EXERCISE OBJECTIVE — Return every line of the listing below so that it matches the original exactly.

EXTRACTED DATA —
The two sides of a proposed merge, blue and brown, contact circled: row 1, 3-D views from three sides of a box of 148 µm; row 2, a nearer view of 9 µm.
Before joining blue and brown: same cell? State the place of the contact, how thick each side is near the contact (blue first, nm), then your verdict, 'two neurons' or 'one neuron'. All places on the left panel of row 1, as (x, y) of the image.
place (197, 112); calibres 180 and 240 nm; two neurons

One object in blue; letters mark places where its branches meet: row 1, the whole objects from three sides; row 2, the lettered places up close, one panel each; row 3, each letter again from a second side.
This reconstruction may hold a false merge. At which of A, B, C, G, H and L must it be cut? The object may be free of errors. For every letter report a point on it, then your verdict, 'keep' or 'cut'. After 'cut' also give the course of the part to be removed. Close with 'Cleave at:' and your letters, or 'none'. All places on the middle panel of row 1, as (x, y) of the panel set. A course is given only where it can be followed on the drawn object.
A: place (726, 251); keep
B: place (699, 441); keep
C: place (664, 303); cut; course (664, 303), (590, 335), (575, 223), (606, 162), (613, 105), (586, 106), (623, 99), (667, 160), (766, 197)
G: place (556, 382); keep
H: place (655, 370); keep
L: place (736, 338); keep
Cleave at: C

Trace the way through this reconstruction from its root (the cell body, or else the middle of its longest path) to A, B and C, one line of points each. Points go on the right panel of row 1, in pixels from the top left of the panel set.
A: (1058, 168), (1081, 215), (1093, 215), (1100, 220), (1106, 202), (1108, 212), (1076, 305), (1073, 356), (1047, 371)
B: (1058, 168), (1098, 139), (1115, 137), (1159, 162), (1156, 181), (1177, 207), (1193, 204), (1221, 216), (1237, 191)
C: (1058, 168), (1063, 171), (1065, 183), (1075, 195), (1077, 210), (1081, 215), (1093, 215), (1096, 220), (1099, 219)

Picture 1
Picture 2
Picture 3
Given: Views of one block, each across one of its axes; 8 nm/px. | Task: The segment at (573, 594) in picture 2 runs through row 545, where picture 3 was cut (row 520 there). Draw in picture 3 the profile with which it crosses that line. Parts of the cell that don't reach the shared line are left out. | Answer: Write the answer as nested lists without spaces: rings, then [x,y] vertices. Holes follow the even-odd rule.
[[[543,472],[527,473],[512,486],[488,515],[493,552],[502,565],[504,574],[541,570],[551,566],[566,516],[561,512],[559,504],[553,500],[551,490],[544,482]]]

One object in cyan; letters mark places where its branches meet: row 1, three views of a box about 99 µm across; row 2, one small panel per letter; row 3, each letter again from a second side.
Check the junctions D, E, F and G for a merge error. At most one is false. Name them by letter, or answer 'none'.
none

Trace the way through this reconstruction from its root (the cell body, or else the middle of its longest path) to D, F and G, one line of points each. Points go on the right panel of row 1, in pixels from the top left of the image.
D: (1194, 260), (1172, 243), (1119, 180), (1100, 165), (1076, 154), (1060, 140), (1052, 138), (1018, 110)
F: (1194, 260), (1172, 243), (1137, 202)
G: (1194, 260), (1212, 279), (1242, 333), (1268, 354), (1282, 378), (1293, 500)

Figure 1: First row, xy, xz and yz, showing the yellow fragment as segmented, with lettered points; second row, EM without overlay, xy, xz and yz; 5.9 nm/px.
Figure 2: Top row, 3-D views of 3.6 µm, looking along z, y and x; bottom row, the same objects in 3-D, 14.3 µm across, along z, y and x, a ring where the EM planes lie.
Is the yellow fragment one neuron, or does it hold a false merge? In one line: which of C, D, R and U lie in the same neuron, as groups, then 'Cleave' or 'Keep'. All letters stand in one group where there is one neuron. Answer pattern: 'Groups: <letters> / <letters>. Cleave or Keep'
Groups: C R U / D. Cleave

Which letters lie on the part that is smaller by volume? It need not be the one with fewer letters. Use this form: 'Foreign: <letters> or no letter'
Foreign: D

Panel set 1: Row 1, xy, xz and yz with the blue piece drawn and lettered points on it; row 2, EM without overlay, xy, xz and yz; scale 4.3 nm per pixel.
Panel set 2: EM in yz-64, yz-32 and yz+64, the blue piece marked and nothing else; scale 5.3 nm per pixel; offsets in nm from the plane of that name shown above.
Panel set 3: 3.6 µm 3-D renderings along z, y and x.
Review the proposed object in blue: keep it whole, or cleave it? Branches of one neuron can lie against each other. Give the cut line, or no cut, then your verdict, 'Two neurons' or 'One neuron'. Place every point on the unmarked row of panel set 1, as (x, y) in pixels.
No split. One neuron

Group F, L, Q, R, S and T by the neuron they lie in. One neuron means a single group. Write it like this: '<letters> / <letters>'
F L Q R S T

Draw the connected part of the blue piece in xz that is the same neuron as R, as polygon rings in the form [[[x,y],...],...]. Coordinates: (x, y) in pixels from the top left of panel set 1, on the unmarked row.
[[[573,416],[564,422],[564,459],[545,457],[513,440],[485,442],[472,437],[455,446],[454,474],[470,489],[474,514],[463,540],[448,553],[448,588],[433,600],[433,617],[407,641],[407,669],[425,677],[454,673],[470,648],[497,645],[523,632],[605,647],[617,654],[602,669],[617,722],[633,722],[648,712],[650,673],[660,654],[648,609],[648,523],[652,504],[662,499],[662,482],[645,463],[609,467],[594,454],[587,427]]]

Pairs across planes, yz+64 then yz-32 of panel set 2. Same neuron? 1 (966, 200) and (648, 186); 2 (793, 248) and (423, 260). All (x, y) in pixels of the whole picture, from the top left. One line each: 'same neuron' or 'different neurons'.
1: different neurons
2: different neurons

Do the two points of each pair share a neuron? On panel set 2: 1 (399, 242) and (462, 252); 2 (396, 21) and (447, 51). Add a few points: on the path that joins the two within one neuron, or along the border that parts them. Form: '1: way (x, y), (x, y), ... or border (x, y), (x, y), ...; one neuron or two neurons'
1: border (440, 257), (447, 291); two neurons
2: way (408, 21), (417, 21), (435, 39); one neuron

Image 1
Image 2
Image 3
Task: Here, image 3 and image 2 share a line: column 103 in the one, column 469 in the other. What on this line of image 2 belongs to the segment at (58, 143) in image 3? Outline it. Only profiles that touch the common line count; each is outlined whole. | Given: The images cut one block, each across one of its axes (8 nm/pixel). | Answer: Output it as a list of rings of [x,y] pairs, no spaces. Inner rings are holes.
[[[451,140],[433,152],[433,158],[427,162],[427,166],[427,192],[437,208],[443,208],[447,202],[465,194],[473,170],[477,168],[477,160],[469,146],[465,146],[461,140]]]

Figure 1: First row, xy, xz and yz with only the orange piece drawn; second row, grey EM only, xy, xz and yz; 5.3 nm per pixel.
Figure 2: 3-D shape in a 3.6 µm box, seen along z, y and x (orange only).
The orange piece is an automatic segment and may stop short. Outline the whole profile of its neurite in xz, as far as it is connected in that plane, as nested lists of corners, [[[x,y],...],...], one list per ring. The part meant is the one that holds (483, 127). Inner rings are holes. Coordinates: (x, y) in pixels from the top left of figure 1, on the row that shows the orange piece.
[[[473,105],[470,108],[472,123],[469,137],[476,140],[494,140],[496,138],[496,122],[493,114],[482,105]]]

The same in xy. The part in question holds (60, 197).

ANSWER TO THIS TASK —
The two sides of a proposed merge, blue and brown, contact circled: row 1, 3-D views from three sides of a box of 148 µm; row 2, a nearer view of 9 µm.
Before joining blue and brown: same cell? State the place of the contact, how thick each side is near the contact (blue first, nm), then your verdict, 'two neurons' or 'one neuron'. All places on the left panel of row 1, as (x, y) of the image.
place (197, 112); calibres 180 and 240 nm; two neurons

One object in blue; letters mark places where its branches meet: row 1, the whole objects from three sides; row 2, the lettered places up close, one panel each; row 3, each letter again from a second side.
This reconstruction may hold a false merge. At which of A, B, C, G, H and L must it be cut? The object may be free of errors. For every letter report a point on it, then your verdict, 'keep' or 'cut'. After 'cut' also give the course of the part to be removed. Close with 'Cleave at:' and your letters, or 'none'. All places on the middle panel of row 1, as (x, y) of the panel set. A course is given only where it can be followed on the drawn object.
A: place (726, 251); keep
B: place (699, 441); keep
C: place (664, 303); cut; course (664, 303), (590, 335), (575, 223), (606, 162), (613, 105), (586, 106), (623, 99), (667, 160), (766, 197)
G: place (556, 382); keep
H: place (655, 370); keep
L: place (736, 338); keep
Cleave at: C

Trace the way through this reconstruction from its root (the cell body, or else the middle of its longest path) to A, B and C, one line of points each. Points go on the right panel of row 1, in pixels from the top left of the panel set.
A: (1058, 168), (1081, 215), (1093, 215), (1100, 220), (1106, 202), (1108, 212), (1076, 305), (1073, 356), (1047, 371)
B: (1058, 168), (1098, 139), (1115, 137), (1159, 162), (1156, 181), (1177, 207), (1193, 204), (1221, 216), (1237, 191)
C: (1058, 168), (1063, 171), (1065, 183), (1075, 195), (1077, 210), (1081, 215), (1093, 215), (1096, 220), (1099, 219)

Picture 1
Picture 2
Picture 3
Given: Views of one block, each across one of its axes; 8 nm/px. | Task: The segment at (573, 594) in picture 2 runs through row 545, where picture 3 was cut (row 520 there). Draw in picture 3 the profile with which it crosses that line. Parts of the cell that don't reach the shared line are left out. | Answer: Write the answer as nested lists without spaces: rings, then [x,y] vertices. Holes follow the even-odd rule.
[[[543,472],[527,473],[512,486],[488,515],[493,552],[502,565],[504,574],[541,570],[551,566],[566,516],[561,512],[559,504],[553,500],[551,490],[544,482]]]

One object in cyan; letters mark places where its branches meet: row 1, three views of a box about 99 µm across; row 2, one small panel per letter; row 3, each letter again from a second side.
Check the junctions D, E, F and G for a merge error. At most one is false. Name them by letter, or answer 'none'.
none

Trace the way through this reconstruction from its root (the cell body, or else the middle of its longest path) to D, F and G, one line of points each. Points go on the right panel of row 1, in pixels from the top left of the image.
D: (1194, 260), (1172, 243), (1119, 180), (1100, 165), (1076, 154), (1060, 140), (1052, 138), (1018, 110)
F: (1194, 260), (1172, 243), (1137, 202)
G: (1194, 260), (1212, 279), (1242, 333), (1268, 354), (1282, 378), (1293, 500)

Figure 1: First row, xy, xz and yz, showing the yellow fragment as segmented, with lettered points; second row, EM without overlay, xy, xz and yz; 5.9 nm/px.
Figure 2: Top row, 3-D views of 3.6 µm, looking along z, y and x; bottom row, the same objects in 3-D, 14.3 µm across, along z, y and x, a ring where the EM planes lie.
Is the yellow fragment one neuron, or does it hold a false merge? In one line: which of C, D, R and U lie in the same neuron, as groups, then 'Cleave' or 'Keep'. All letters stand in one group where there is one neuron. Answer pattern: 'Groups: <letters> / <letters>. Cleave or Keep'
Groups: C R U / D. Cleave

Which letters lie on the part that is smaller by volume? It need not be the one with fewer letters. Use this form: 'Foreign: <letters> or no letter'
Foreign: D

Panel set 1: Row 1, xy, xz and yz with the blue piece drawn and lettered points on it; row 2, EM without overlay, xy, xz and yz; scale 4.3 nm per pixel.
Panel set 2: EM in yz-64, yz-32 and yz+64, the blue piece marked and nothing else; scale 5.3 nm per pixel; offsets in nm from the plane of that name shown above.
Panel set 3: 3.6 µm 3-D renderings along z, y and x.
Review the proposed object in blue: keep it whole, or cleave it? Branches of one neuron can lie against each other. Give the cut line, or no cut, then your verdict, 'Two neurons' or 'One neuron'. Place every point on the unmarked row of panel set 1, as (x, y) in pixels.
No split. One neuron

Group F, L, Q, R, S and T by the neuron they lie in. One neuron means a single group. Write it like this: '<letters> / <letters>'
F L Q R S T

Draw the connected part of the blue piece in xz that is the same neuron as R, as polygon rings in the form [[[x,y],...],...]. Coordinates: (x, y) in pixels from the top left of panel set 1, on the unmarked row.
[[[573,416],[564,422],[564,459],[545,457],[513,440],[485,442],[472,437],[455,446],[454,474],[470,489],[474,514],[463,540],[448,553],[448,588],[433,600],[433,617],[407,641],[407,669],[425,677],[454,673],[470,648],[497,645],[523,632],[605,647],[617,654],[602,669],[617,722],[633,722],[648,712],[650,673],[660,654],[648,609],[648,523],[652,504],[662,499],[662,482],[645,463],[609,467],[594,454],[587,427]]]

Pairs across planes, yz+64 then yz-32 of panel set 2. Same neuron? 1 (966, 200) and (648, 186); 2 (793, 248) and (423, 260). All (x, y) in pixels of the whole picture, from the top left. One line each: 'same neuron' or 'different neurons'.
1: different neurons
2: different neurons

Do the two points of each pair share a neuron? On panel set 2: 1 (399, 242) and (462, 252); 2 (396, 21) and (447, 51). Add a few points: on the path that joins the two within one neuron, or along the border that parts them. Form: '1: way (x, y), (x, y), ... or border (x, y), (x, y), ...; one neuron or two neurons'
1: border (440, 257), (447, 291); two neurons
2: way (408, 21), (417, 21), (435, 39); one neuron

Image 1
Image 2
Image 3
Task: Here, image 3 and image 2 share a line: column 103 in the one, column 469 in the other. What on this line of image 2 belongs to the segment at (58, 143) in image 3? Outline it. Only profiles that touch the common line count; each is outlined whole. | Given: The images cut one block, each across one of its axes (8 nm/pixel). | Answer: Output it as a list of rings of [x,y] pairs, no spaces. Inner rings are holes.
[[[451,140],[433,152],[433,158],[427,162],[427,166],[427,192],[437,208],[443,208],[447,202],[465,194],[473,170],[477,168],[477,160],[469,146],[465,146],[461,140]]]

Figure 1: First row, xy, xz and yz with only the orange piece drawn; second row, grey EM only, xy, xz and yz; 5.3 nm per pixel.
Figure 2: 3-D shape in a 3.6 µm box, seen along z, y and x (orange only).
The orange piece is an automatic segment and may stop short. Outline the whole profile of its neurite in xz, as far as it is connected in that plane, as nested lists of corners, [[[x,y],...],...], one list per ring. The part meant is the one that holds (483, 127). Inner rings are holes. Coordinates: (x, y) in pixels from the top left of figure 1, on the row that shows the orange piece.
[[[473,105],[470,108],[472,123],[469,137],[476,140],[494,140],[496,138],[496,122],[493,114],[482,105]]]

The same in xy. The part in question holds (60, 197).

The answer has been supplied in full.